Wastewater spikes, in Vaughan especially, show 'worse is to come' with COVID-19

Yorkregion.com
Sept. 2, 2021

Have we relaxed a little bit too much this summer?

Have these heady, humid holiday months led us into a dangerous fourth wave of COVID-19?

Early signs don’t bode well.

York Region’s medical officer of health warns that wastewater surveillance shows an uptick in “viral signals” in York Region -- an early indication that trouble is on the way.

“We have a challenge in front of us. People are letting their guard down," Dr. Karim Kurji said in an interview this week.

“We have seen increased activity with our case contact management, we've seen cases in gyms and fitness centers, sports teams, large gatherings in restaurants, ethnic facilities, industrialized areas that have been rented out for gatherings, dance classes ... and infections due to lack of masks being worn, lack of distancing and less active screening in many places, particularly restaurants.”

Local hospital ICUs are filling quickly, Kurji said.

Vaughan Cortellucci, for example, jumped from five to 14 COVID-19 patients requiring intensive care -- primarily young people in their 30s.

Virtually all of the patients hospitalized in York Region are unvaccinated, with a smaller number who are partially vaccinated, he said.

Part of the jump may be due to a relaxation that occurred in June and July when the incidents of COVID-19 dropped.

But new information has shown vaccinated individuals are much more likely to transmit the virus than previously thought, he said.

People assumed they were safe to drop masking when they were seated and eating at gatherings, “but then they’d get up and mingle with their friends and not physically distance.”

Kurji said wastewater surveillance shows an increase in virus samples, particularly in Vaughan, “and that indicates to us that worse is to come.”

“The biggest challenge has been the COVID-19 virus being more nimble than we have been. Things change day by day. Now we’re back to where we were at the peak of the first wave and our predictions indicate that this fourth wave will be almost as bad as the third.”

Modelling data shows numbers could be up to 360 cases a day by the end of October.

The region is fighting back with new pop-up vaccine clinics, in addition to community hubs, targeting the under-35 age group that is under-vaccinated and set up in geographic areas where immunization is low, such as Woodbridge (the least vaccinated), Maple and Thornhill.

Kurji worries most about the unvaccinated because the latest figures show they are eight times more likely to catch the virus, 29 times more likely to be hospitalized and 48 times more likely to be in the ICU.

If you end up in the ICU, you are likely to be there for many weeks, he said. Forty per cent end up dying.

If you have concerns about vaccine safety, Kurji suggests contacting public health, a pharmacist or health care provider.

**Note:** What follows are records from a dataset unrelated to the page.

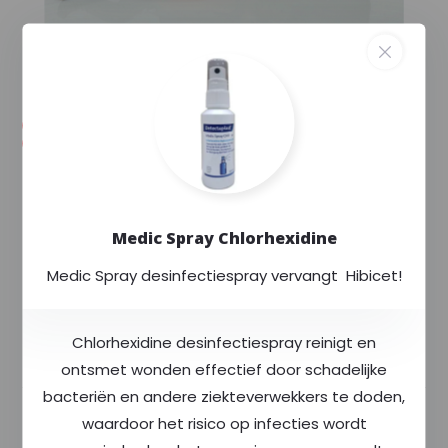
--,--
--,-- excl. 21% btw
Voorraad (11)
Levertijd: Uw order wordt extra gecontroleerd
en binnen enkele dagen verstuurd.
Exclusief voor
Rode Kruis
Medic Spray Chlorhexidine
Altijd
scherp
geprijsd
Meer dan
400
producten op voorraad
Medic Spray desinfectiespray vervangt Hibicet!
Chlorhexidine desinfectiespray reinigt en
Productomschrijving
ontsmet wonden effectief door schadelijke
bacteriën en andere ziekteverwekkers te doden,
Specificaties
waardoor het risico op infecties wordt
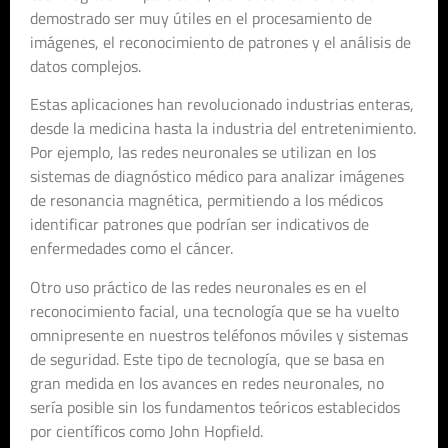
demostrado ser muy útiles en el procesamiento de
imágenes, el reconocimiento de patrones y el análisis de
datos complejos.
Estas aplicaciones han revolucionado industrias enteras,
desde la medicina hasta la industria del entretenimiento.
Por ejemplo, las redes neuronales se utilizan en los
sistemas de diagnóstico médico para analizar imágenes
de resonancia magnética, permitiendo a los médicos
identificar patrones que podrían ser indicativos de
enfermedades como el cáncer.
Otro uso práctico de las redes neuronales es en el
reconocimiento facial, una tecnología que se ha vuelto
omnipresente en nuestros teléfonos móviles y sistemas
de seguridad. Este tipo de tecnología, que se basa en
gran medida en los avances en redes neuronales, no
sería posible sin los fundamentos teóricos establecidos
por científicos como John Hopfield.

The region is also stepping up its case contact and outbreak management, but that has become challenging, Kurji said, because people are seeking testing later than they used to -- possibly because they are vaccinated and don’t believe their symptoms are COVID-19. (About 13 per cent of York Region COVID-19 cases are among vaccinated individuals.)

People are also being less co-operative and forthcoming when it comes to sharing contacts, he added.

“By the time the results come through, much of the harm has already been done.”

The region is also working with school boards on measures to make back-to-school safe, including the possibility of high-contact sports permitted outdoors only, non-essential visitors denied entry to schools and the masking of junior kindergarten students.